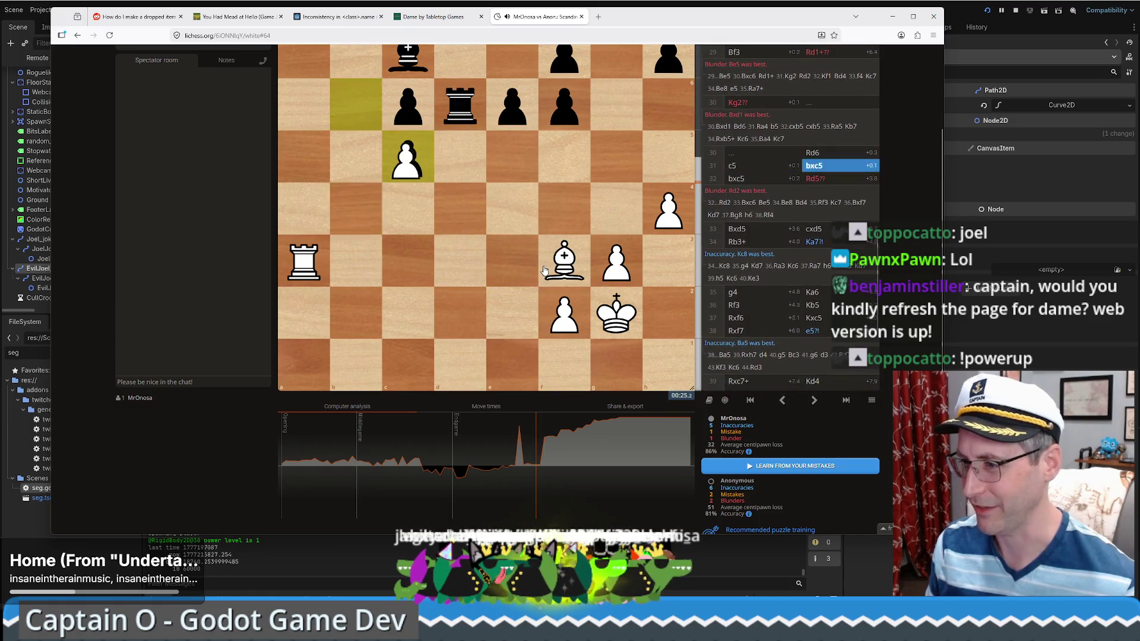
{"action": "scroll", "coordinate": [547, 272], "scroll_direction": "up", "scroll_amount": 2}
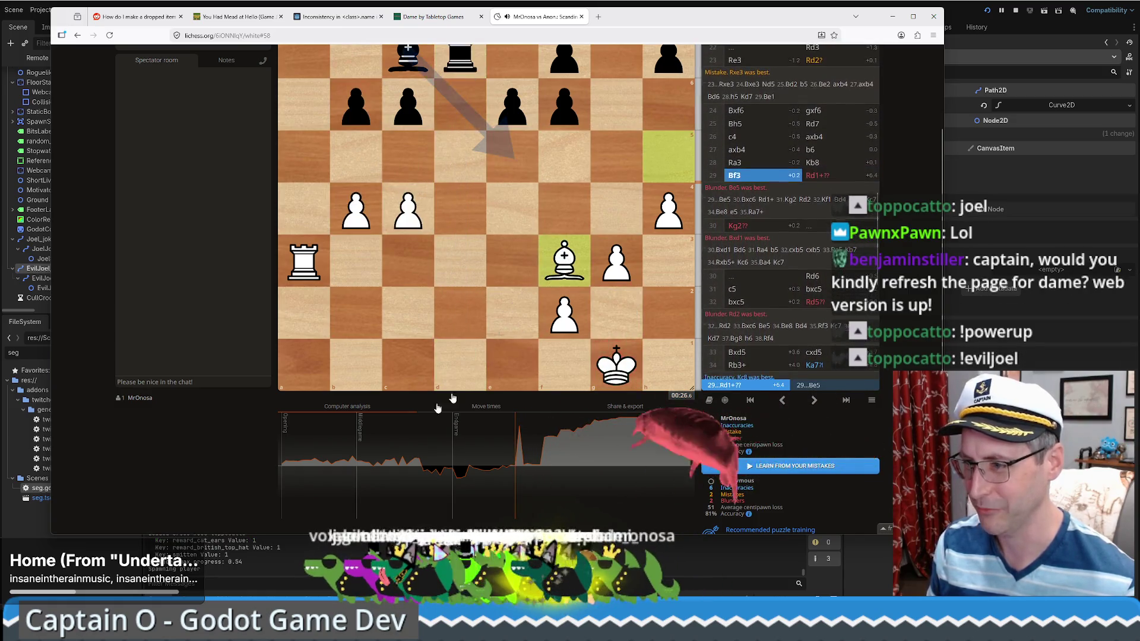
{"action": "left_click", "coordinate": [310, 442]}
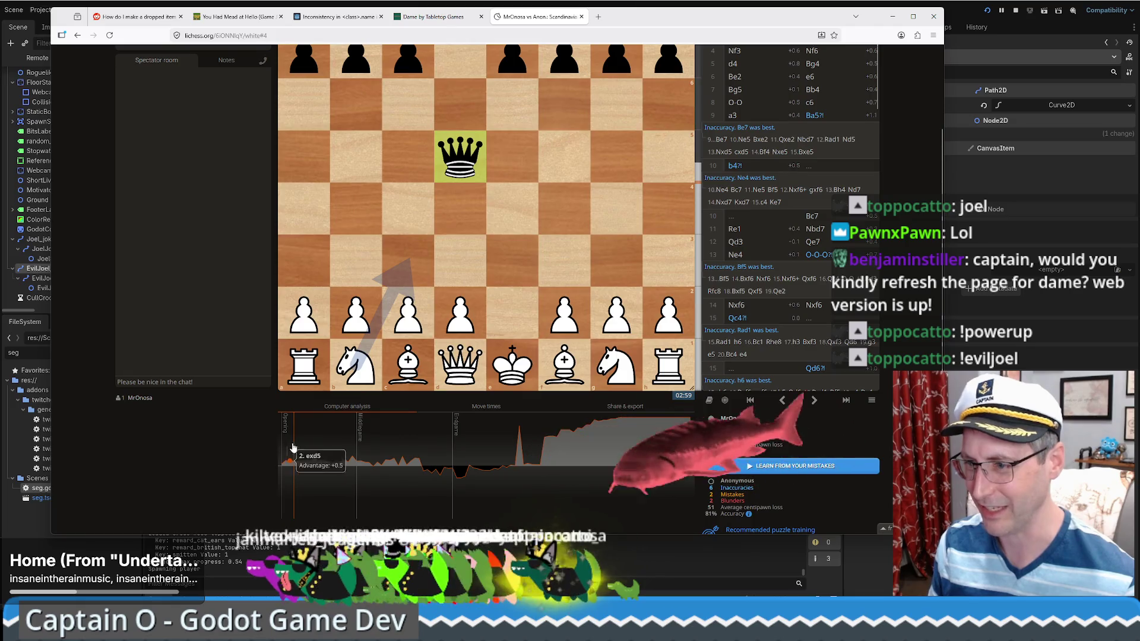
{"action": "scroll", "coordinate": [297, 439], "scroll_direction": "up", "scroll_amount": 3}
{"action": "scroll", "coordinate": [496, 412], "scroll_direction": "down", "scroll_amount": 3}
{"action": "scroll", "coordinate": [496, 412], "scroll_direction": "down", "scroll_amount": 18}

┄┄┄┄┄┄

■ **Work instruction**
For the word "scroll", tally the lines above that hold it and answer with the number alone.

■ **Exercise output**
4